◆ **EJERCICIO 1**
Transcribe sin cambios el pasaje del texto sobre los derechos morales que comienza con "(ii) Otras veces" y continúa hasta "una crea­ción humana[6].".
◆ **EJERCICIO 2**
Prolonga el texto sobre los derechos humanos como derechos morales a partir de su última oración.

◆ **FRAGMENTO DEL TEXTO**
Se impone encontrar la frontera que separa los auténticos dere­chos humanos de otras reclamaciones que no entran en esta categoría. Ciertamente, este límite no nos lo brinda el estudio de las distintas proclamaciones positivas, pues éstas están sujetas a una variabilidad histórica que precisamente se trata de superar. Esta superación exige que introduzcamos una distinción fundamental: la distinción entre derechos legales y derechos morales. Mientras los primeros son los recogidos en algún ordenamiento jurídico positivo, los segundos son los derechos que asisten a las personas con independencia de si han sido incorporados o no a los códigos legales. Por cierto que esta ante­rioridad e independencia de los derechos morales es la principal razón que cabe esgrimir para exigir su efectiva positivación. Así, la población negra de Sudáfrica tenía derecho moral a las libertades civiles que, tras la abolición del sistema de segregación racial, les han sido reconocidas por el derecho positivo.

Ahora estamos en condiciones de formular mejor el problema, toda vez que los derechos humanos son, sin lugar a dudas, derechos morales. No se tratará de hacer recuento de los derechos que las nor­mativas positivas reconocen a todos los seres humanos, ni de antici­par cuáles les reconocerán en el futuro, sino de identificar los dere­chos morales que asisten a todo hombre por el solo hecho de serlo y que, por tanto, deberían ser tutelados por las normativas positivas.

En la misma medida en que hemos precisado el sentido del pro­blema, hemos extremado su dificultad. Mientras nos mantuvimos en el plano del derecho legal, la cuestión se dejaba resolver mediante un sencillo escrutinio. Ahora, en cambio, al llevar el problema al terreno del derecho moral, estamos apelando a un controvertido con­cepto que ha sido impugnado por numerosos pensadores. Este recha­zo se funda en razones de diversa índole, ninguna de las cuales nos fuerza, según creo, a abandonar la noción de derechos morales.

(i) Unas veces es consecuencia de presupuestos empiristas que prohíben la aceptación de toda entidad no contrastable empíricamen­te. Ante la imposibilidad de embarcarme aquí en una discusión del empirismo en general, se me disculpará que declare sin prueba —dog­máticamente— que se trata de una posición metafísica insostenible.

(ii) Otras veces es el recelo hacia el iusnaturalismo en general, o quizá hacia alguna de sus variantes, lo que lleva a rechazar la noción de derecho moral. Pero si bien es cierto que esta noción es compati­ble con el iusnaturalismo, es un error creer que lo implica necesaria­mente. En efecto, los derechos morales podrían tener su origen no en una ley natural cuya validez fuera independiente de su efectivo segui­miento e incluso conocimiento por parte de los hombres, como quiere el iusnaturalismo, sino en la voluntad humana. De hecho, no faltan autores tan solventes como Carlos S. Niño, que reivindican el concep­to de derechos morales a pesar de sostener que la ética es una crea­ción humana[6].

◆ **DATOS PROPORCIONADOS**
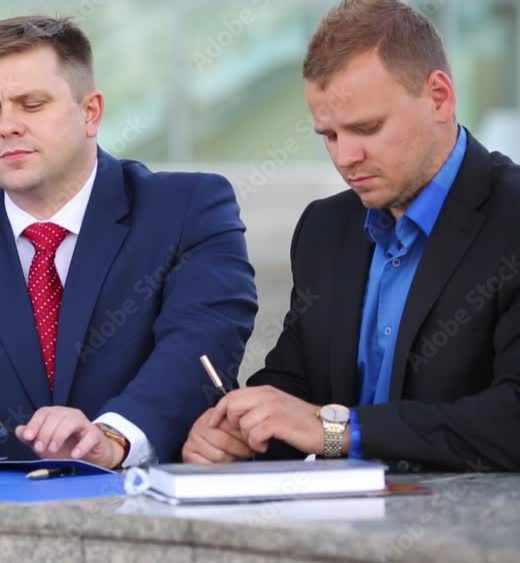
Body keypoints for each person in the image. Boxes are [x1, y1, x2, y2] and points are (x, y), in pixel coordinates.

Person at [0, 15, 257, 469]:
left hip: (148, 509)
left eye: (31, 104)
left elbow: (201, 343)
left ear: (91, 112)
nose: (7, 126)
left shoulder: (186, 208)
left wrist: (113, 437)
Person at [183, 0, 520, 471]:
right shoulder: (325, 228)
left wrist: (336, 432)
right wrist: (241, 428)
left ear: (439, 97)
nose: (345, 158)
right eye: (329, 135)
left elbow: (510, 420)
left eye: (366, 128)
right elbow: (294, 382)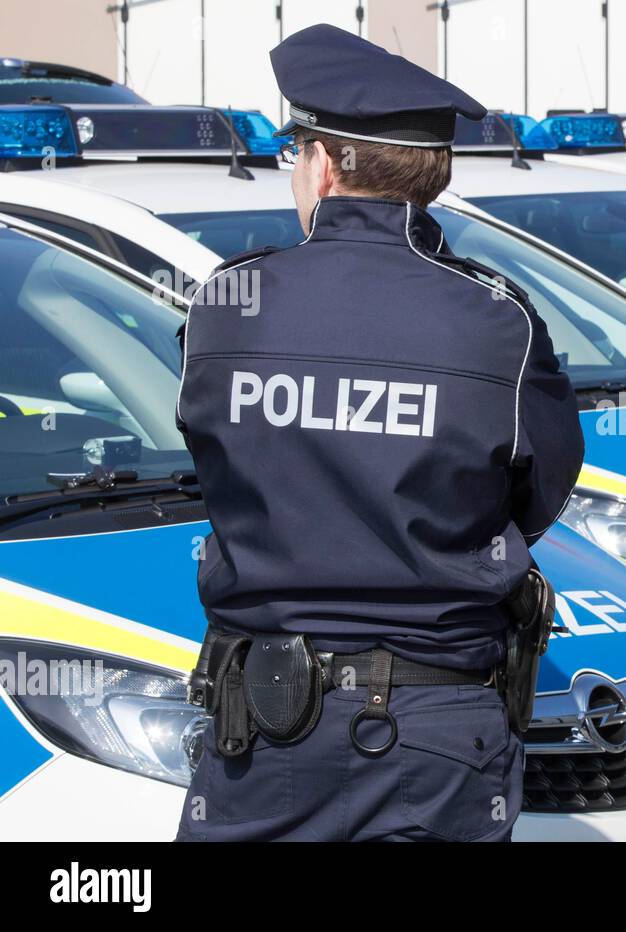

◆ **RESULTADO ESPERADO 1**
(ii) Otras veces es el recelo hacia el iusnaturalismo en general, o quizá hacia alguna de sus variantes, lo que lleva a rechazar la noción de derecho moral. Pero si bien es cierto que esta noción es compati­ble con el iusnaturalismo, es un error creer que lo implica necesaria­mente. En efecto, los derechos morales podrían tener su origen no en una ley natural cuya validez fuera independiente de su efectivo segui­miento e incluso conocimiento por parte de los hombres, como quiere el iusnaturalismo, sino en la voluntad humana. De hecho, no faltan autores tan solventes como Carlos S. Niño, que reivindican el concep­to de derechos morales a pesar de sostener que la ética es una crea­ción humana[6].

◆ **RESULTADO ESPERADO 2**
(iii) Más interesante parece la objeción que declara superfluo el concepto de derechos morales. El argumento es el siguiente. Los dere­chos son siempre correlativos de los deberes de quienes han de res­petarlos: decir que alguien tiene derecho a algo equivale a afirmar que los demás tienen el deber de no impedirle el logro de ese algo. Por tanto, al hablar de derecho no estaríamos concediendo la exis­tencia de unas misteriosas entidades, sino describiendo desde otro ángulo el hecho de que alguien posee un cierto deber moral. En rigor, el análisis filosófico debería prescindir por completo del término derecho, que resulta redundante.

Este argumento merece consideración atenta. Es, a mi juicio, la razón más fuerte que cabe invocar en favor de la negativa de MacIntyre a reconocer la existencia de derechos humanos, aunque este filó­sofo no lo mencione. Con todo, no parece imprescindible abordar aquí esta difícil cuestión, ya que, bien mirado, la referida objeción, caso de ser válida, no nos fuerza a abandonar el concepto de derecho, sino a lo sumo a redefinirlo en términos que lo reduzcan a significar la pre­sencia de un deber ajeno. Resultaría justificado, por tanto, seguir hablando de derechos humanos, en el entendido de que de este modo se aludiría a ciertos deberes de justicia especialmente imperiosos —deberes a los que estarían sujetos, no los titulares de esos derechos putativos, sino las demás personas.

FUNDAMENTACIONES INSUFICIENTES

La pregunta por el fundamento de los derechos humanos ha cono­cido multitud de respuestas. Consideraré las principales.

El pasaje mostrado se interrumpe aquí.